------ TEXT EXCERPT

The Piranhas
You’re probably familiar with the red-bellied piranha, which you can see in the Amazon River.
Behind their large, curled lips on their blunt-shaped heads hide a single row of teeth on both their top and bottom jaws. These fish have remarkable teeth described as tricuspid; a molar with three points, or cusps. Like sharks, they constantly lose and regrow their teeth throughout their entire lives. These serrated teeth are designed in a way to allow perfect interlocking with one another, and with the jaw.
The red-bellied piranha has incredible force to bite down and shear food. It can exert a bite force equivalent to thirty times their body weight, topping any living animal on earth!
A related species under the same family, the black piranha (Serrasalmus rhombeus), outmatches even the tyrannosaurus rex when it comes to bite force to body weight equivalency. If looking at the numbers here, the black piranha has a bite force of 320 Newtons, three times greater than that of the American Alligator!

------------
------ RECORDS SHOWN

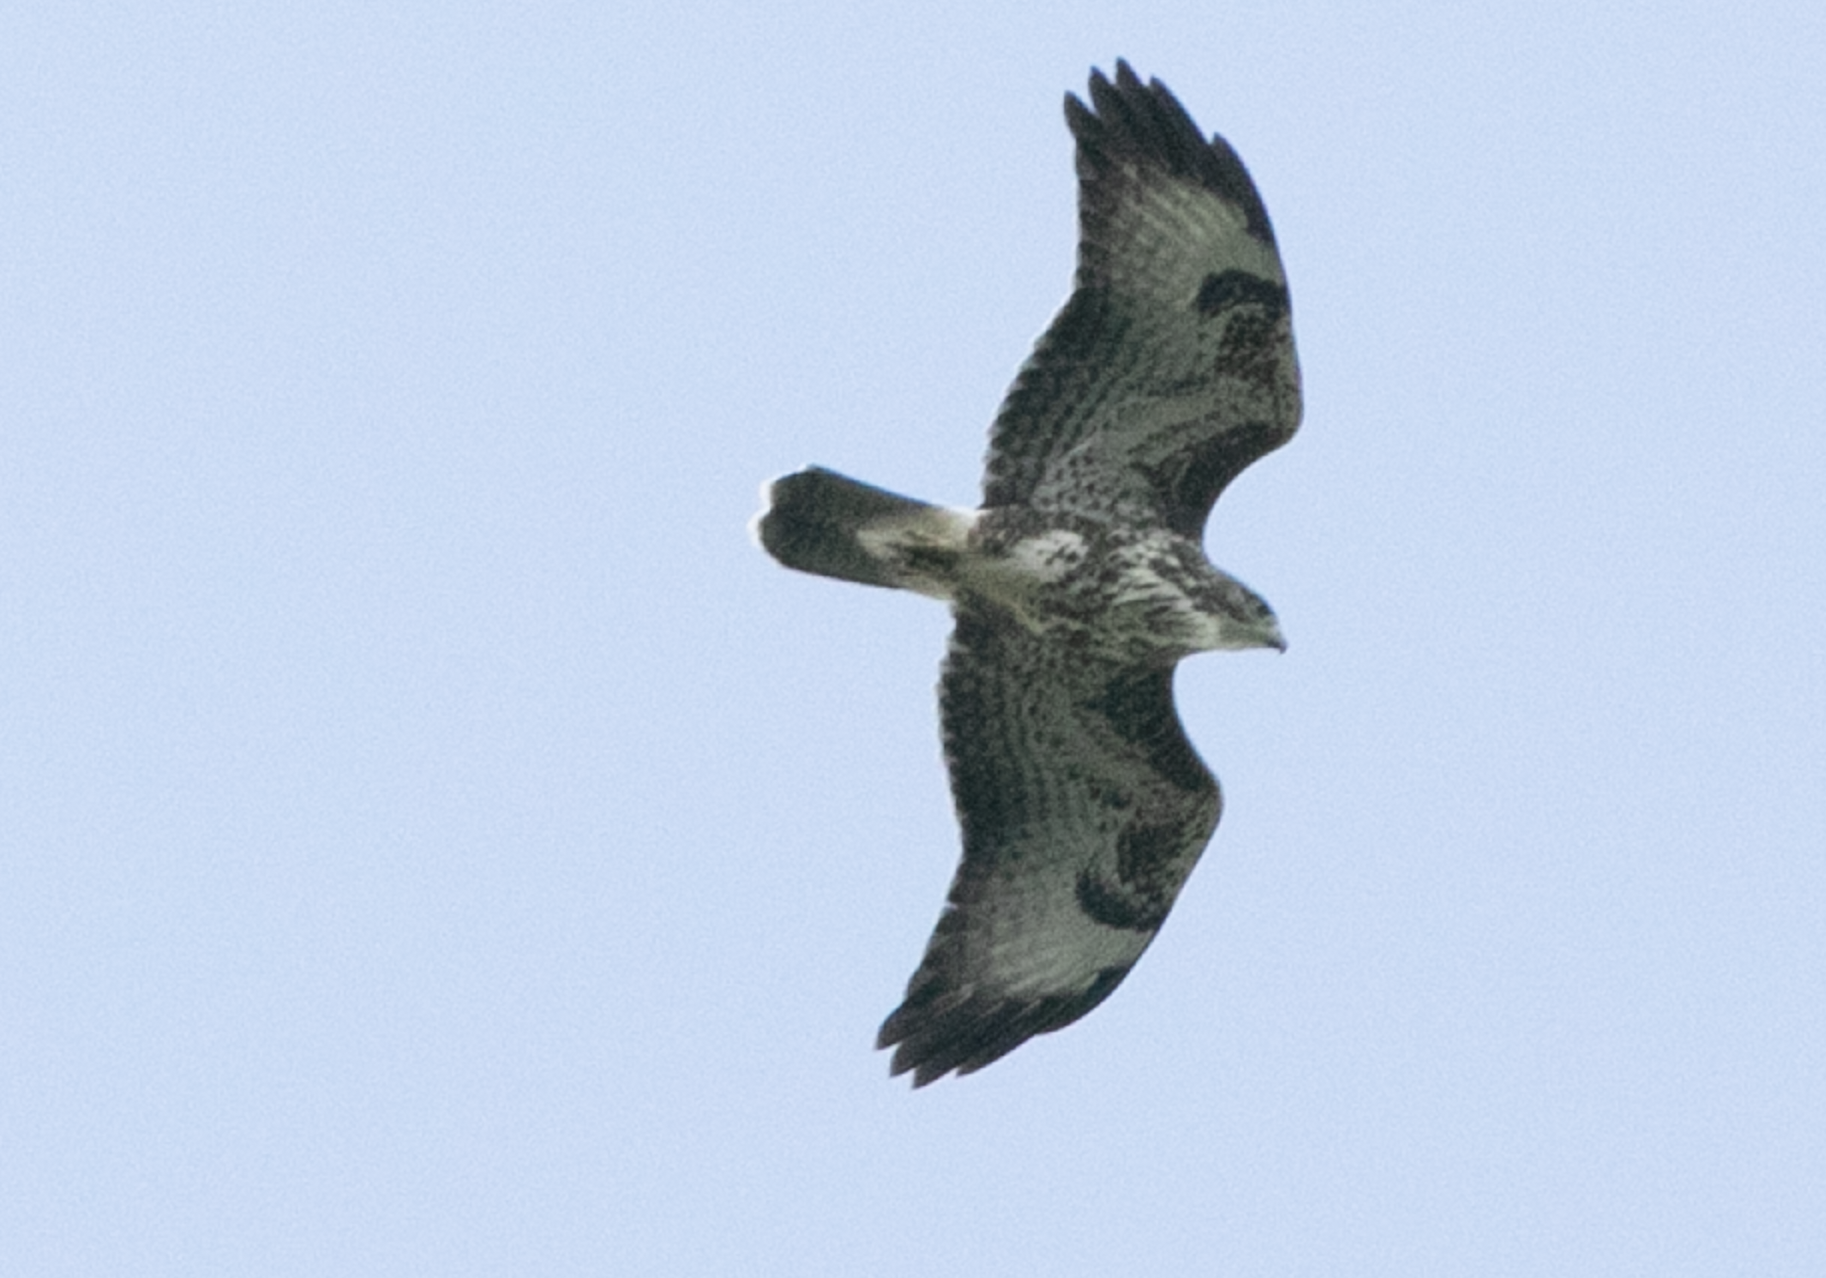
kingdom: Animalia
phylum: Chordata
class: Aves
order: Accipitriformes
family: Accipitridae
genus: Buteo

------------
------ RECORDS SHOWN

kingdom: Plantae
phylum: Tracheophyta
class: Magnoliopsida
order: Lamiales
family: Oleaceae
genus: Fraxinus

------------
------ RECORDS SHOWN

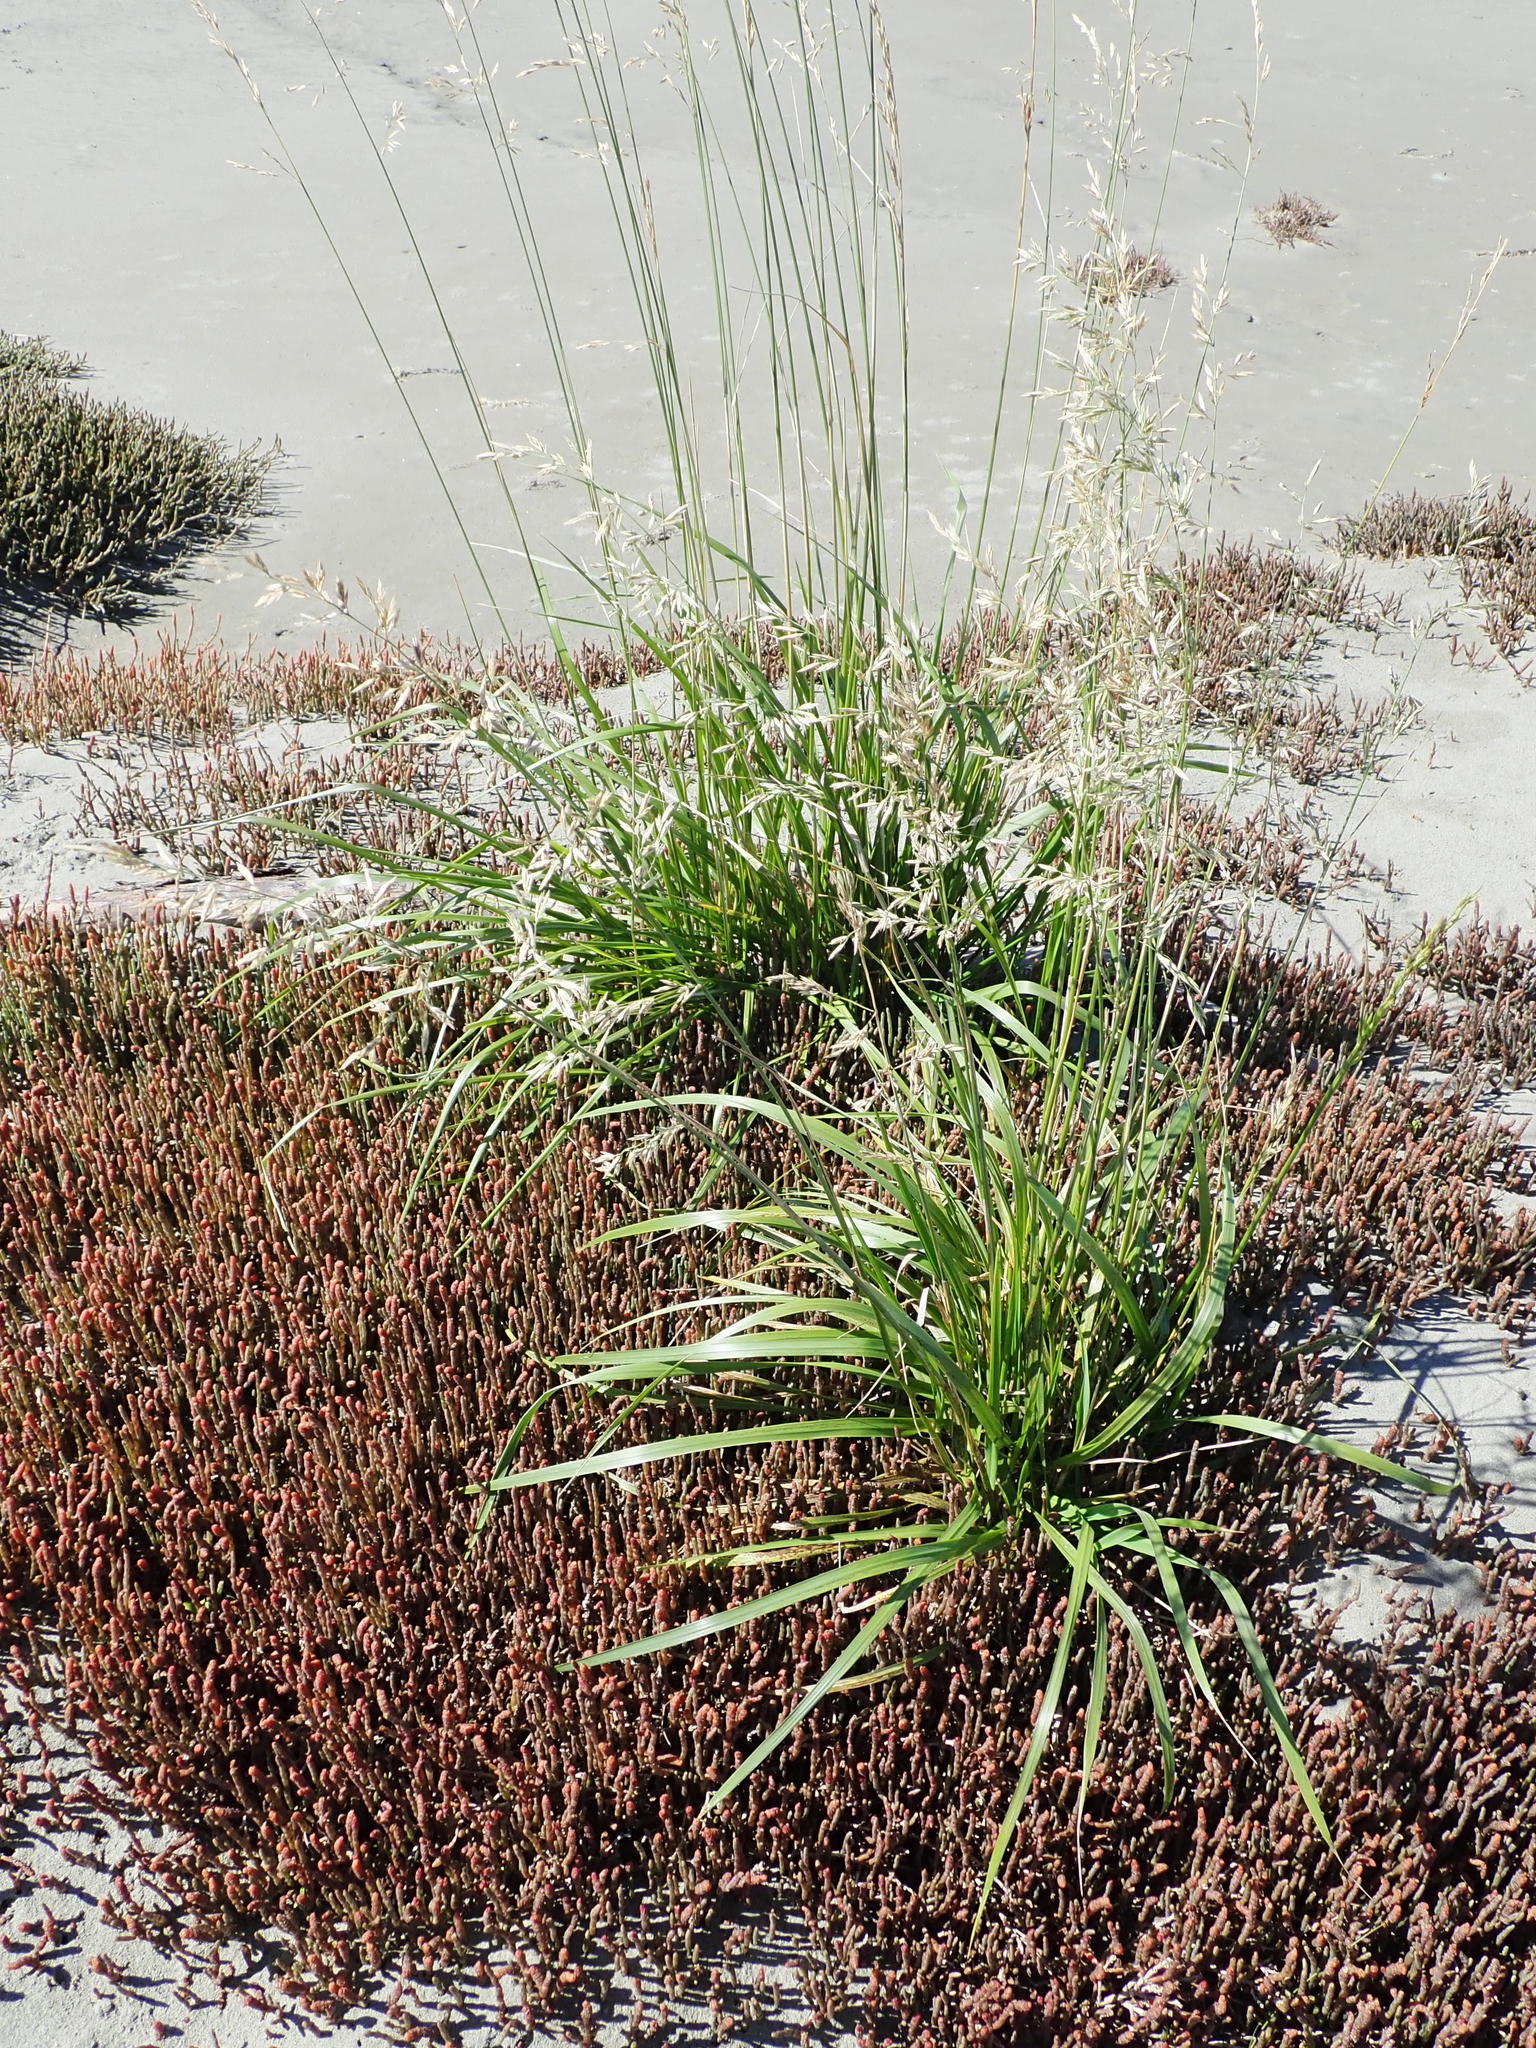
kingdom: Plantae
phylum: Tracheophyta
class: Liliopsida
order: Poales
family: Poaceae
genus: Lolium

------------

#### CHECK YOUR UNDERSTANDING
1. Swap "molar" for "tooth" in the piranha text and write out the passage, starting with "The Piranhas" and going on through "with the jaw.".
2. In the piranha text, what scientific name is given for the black piranha?
3. Using the piranha text, explain why the teeth of these fish are described as tricuspid.

#### SOLUTION SET
1.
The Piranhas
You’re probably familiar with the red-bellied piranha, which you can see in the Amazon River.
Behind their large, curled lips on their blunt-shaped heads hide a single row of teeth on both their top and bottom jaws. These fish have remarkable teeth described as tricuspid; a tooth with three points, or cusps. Like sharks, they constantly lose and regrow their teeth throughout their entire lives. These serrated teeth are designed in a way to allow perfect interlocking with one another, and with the jaw.

2. Serrasalmus rhombeus

3. They are described as tricuspid because each tooth is a molar with three points, or cusps.